╭─ Data

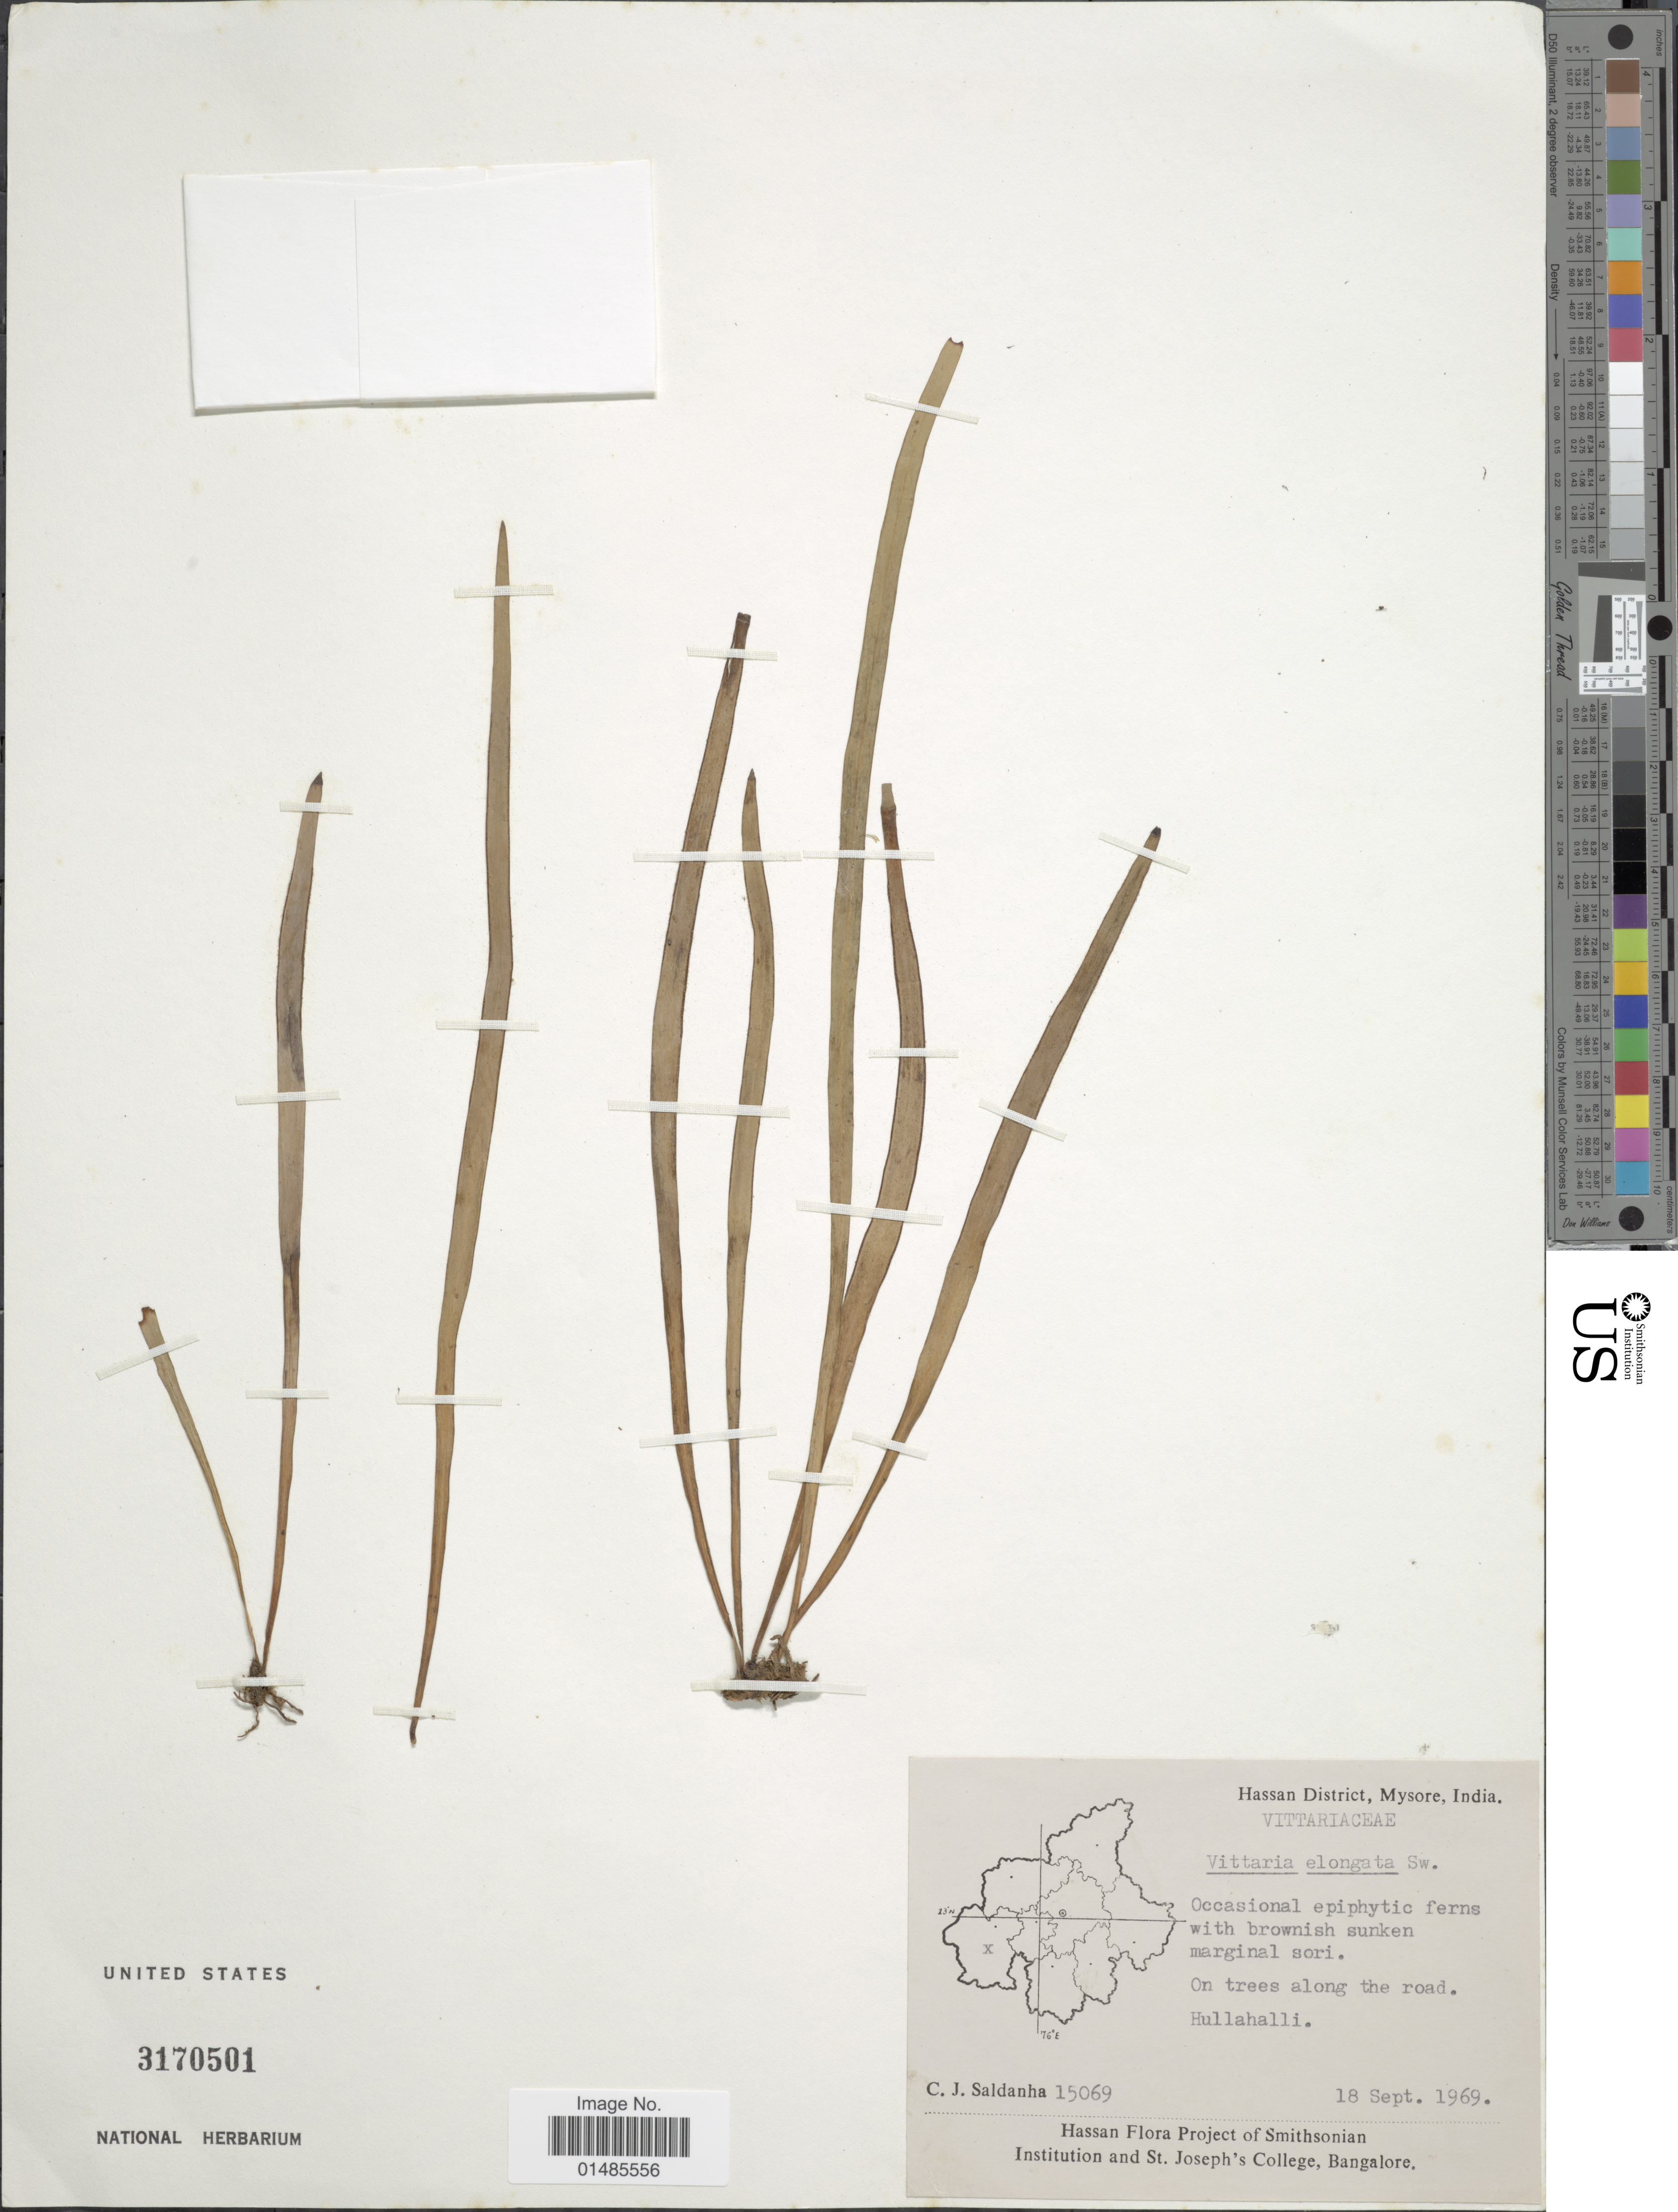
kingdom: Plantae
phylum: Tracheophyta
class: Polypodiopsida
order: Polypodiales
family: Pteridaceae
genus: Haplopteris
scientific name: Haplopteris elongata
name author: (Sw.) Crane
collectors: C. J. Saldanha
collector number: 15069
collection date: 1969-09-18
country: India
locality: Hassan District, Mysore. Hullahalli.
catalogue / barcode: US 3170501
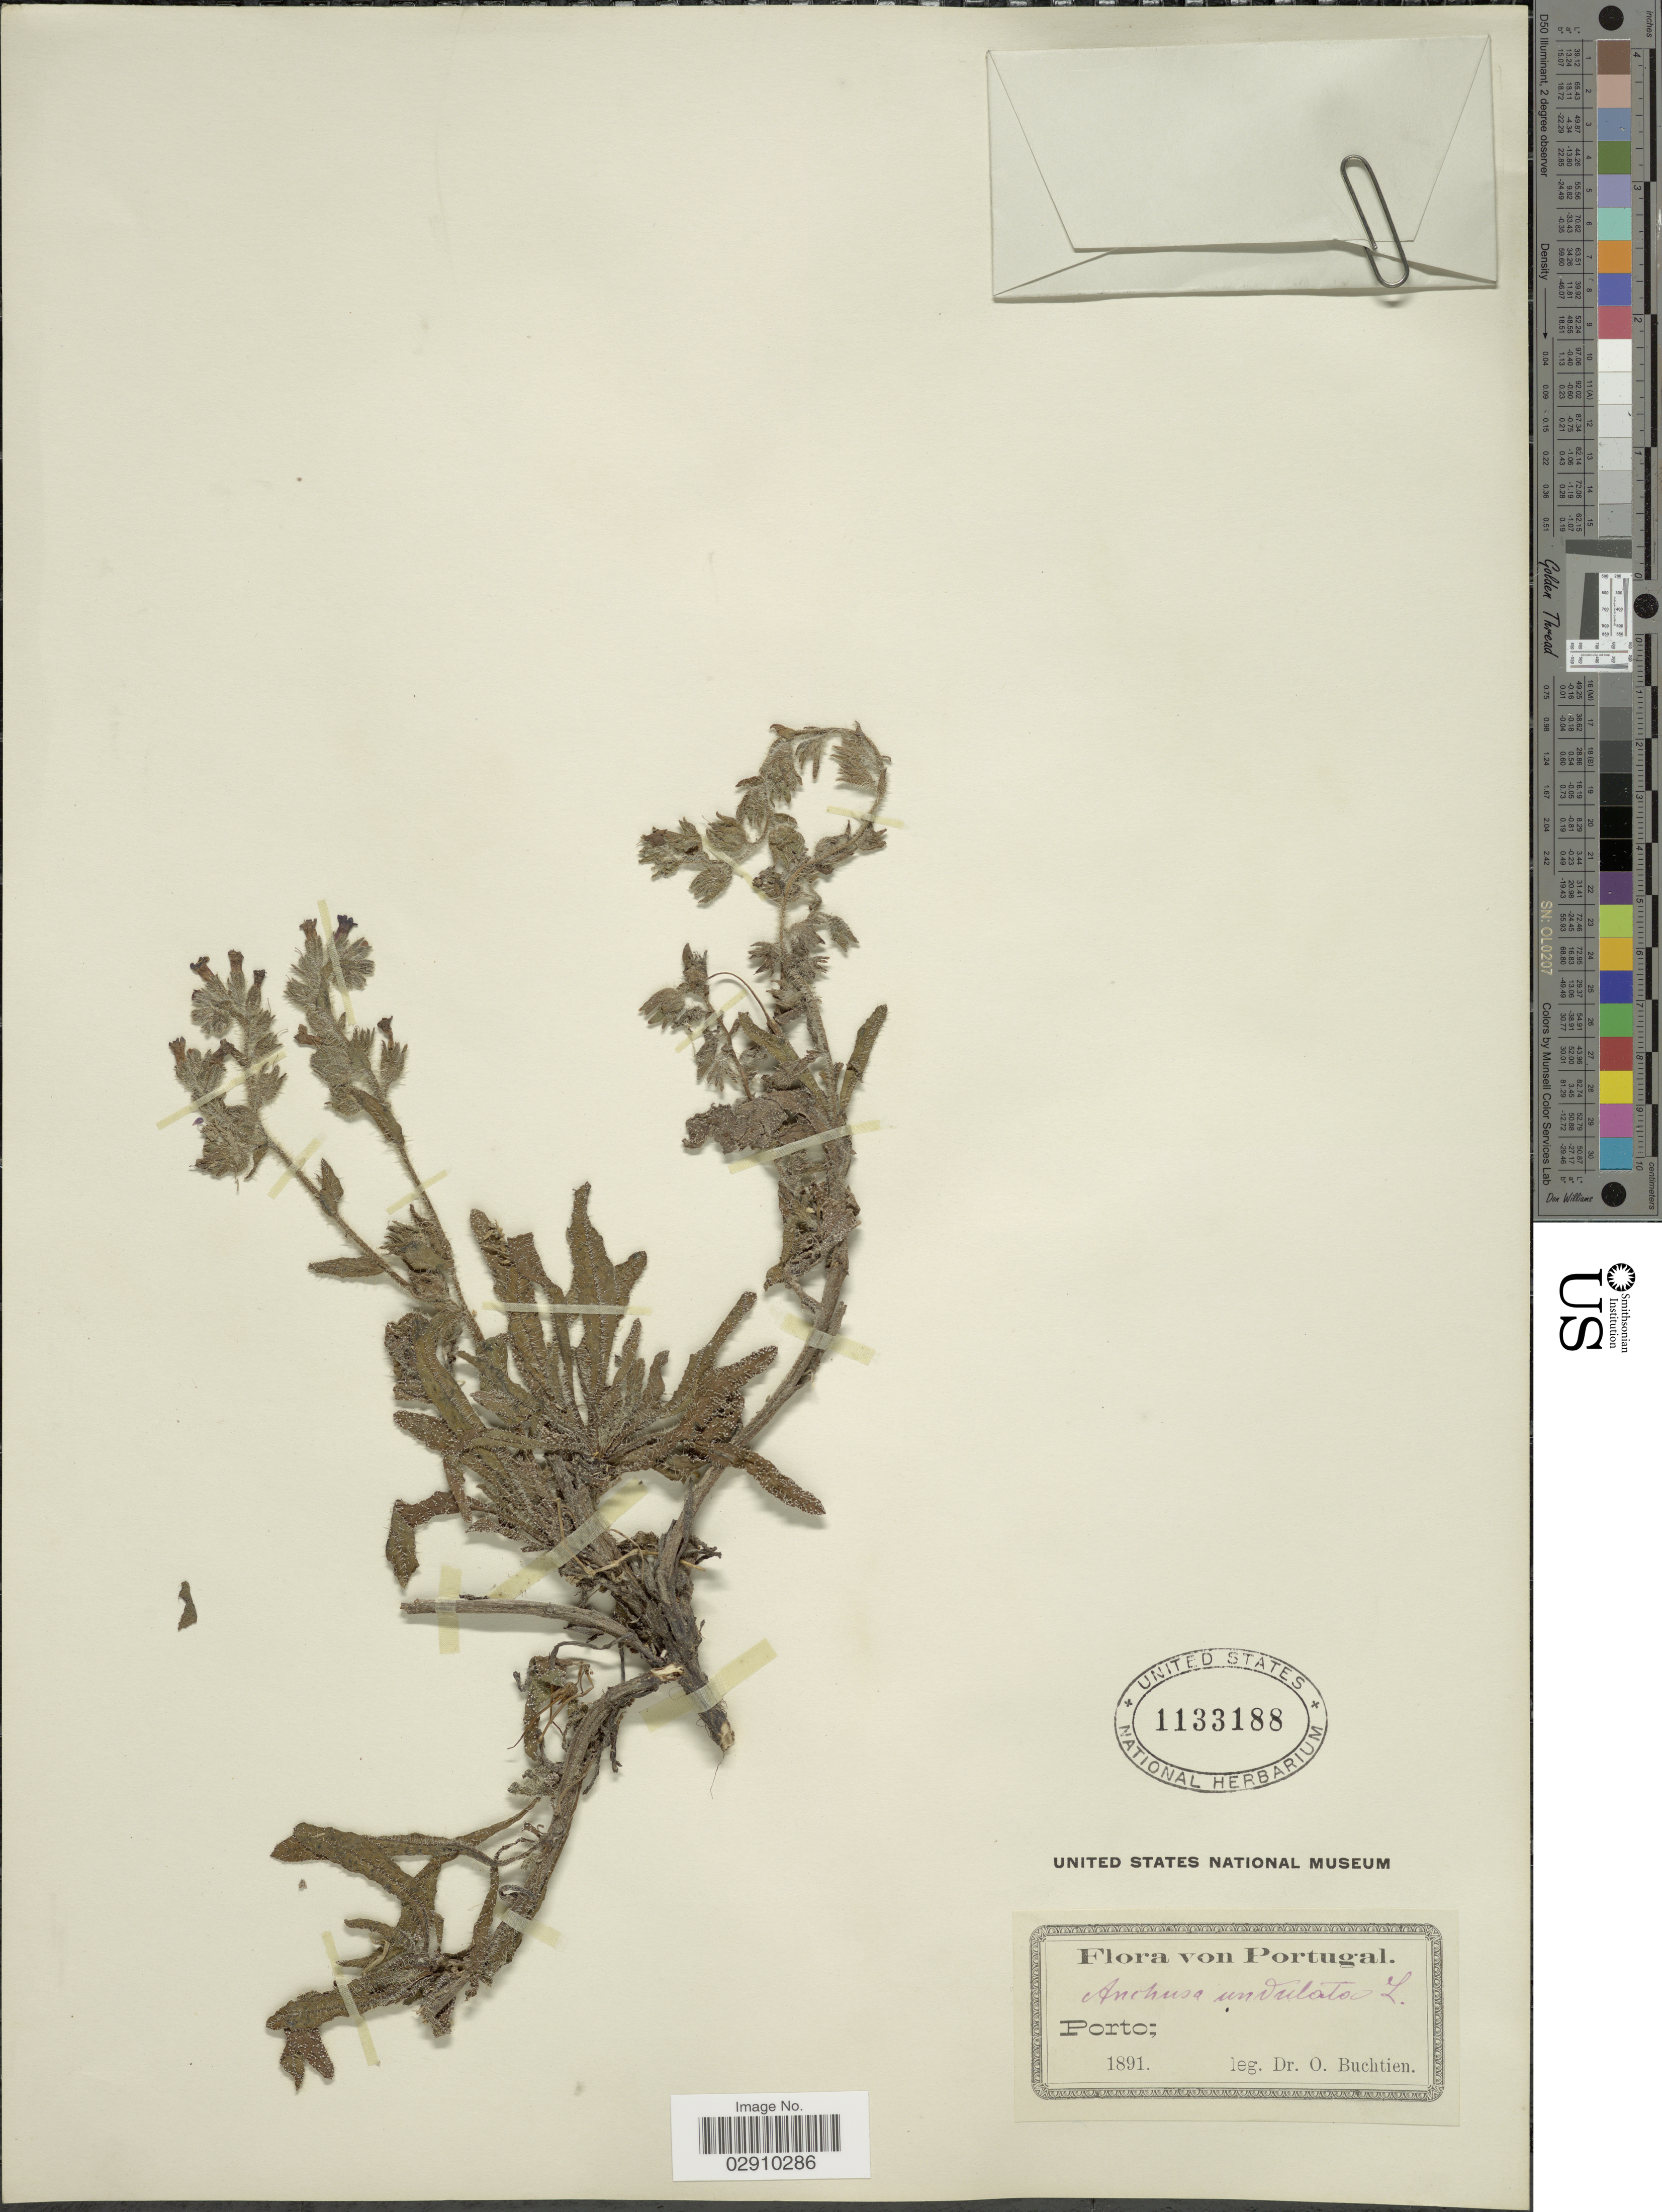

╰─

Please replace "collection date" with "date collected" throughout the listing above, keep everything else the same, and omit the pictures from your answer.

kingdom: Plantae
phylum: Tracheophyta
class: Polypodiopsida
order: Polypodiales
family: Pteridaceae
genus: Haplopteris
scientific name: Haplopteris elongata
name author: (Sw.) Crane
collectors: C. J. Saldanha
collector number: 15069
date collected: 1969-09-18
country: India
locality: Hassan District, Mysore. Hullahalli.
catalogue / barcode: US 3170501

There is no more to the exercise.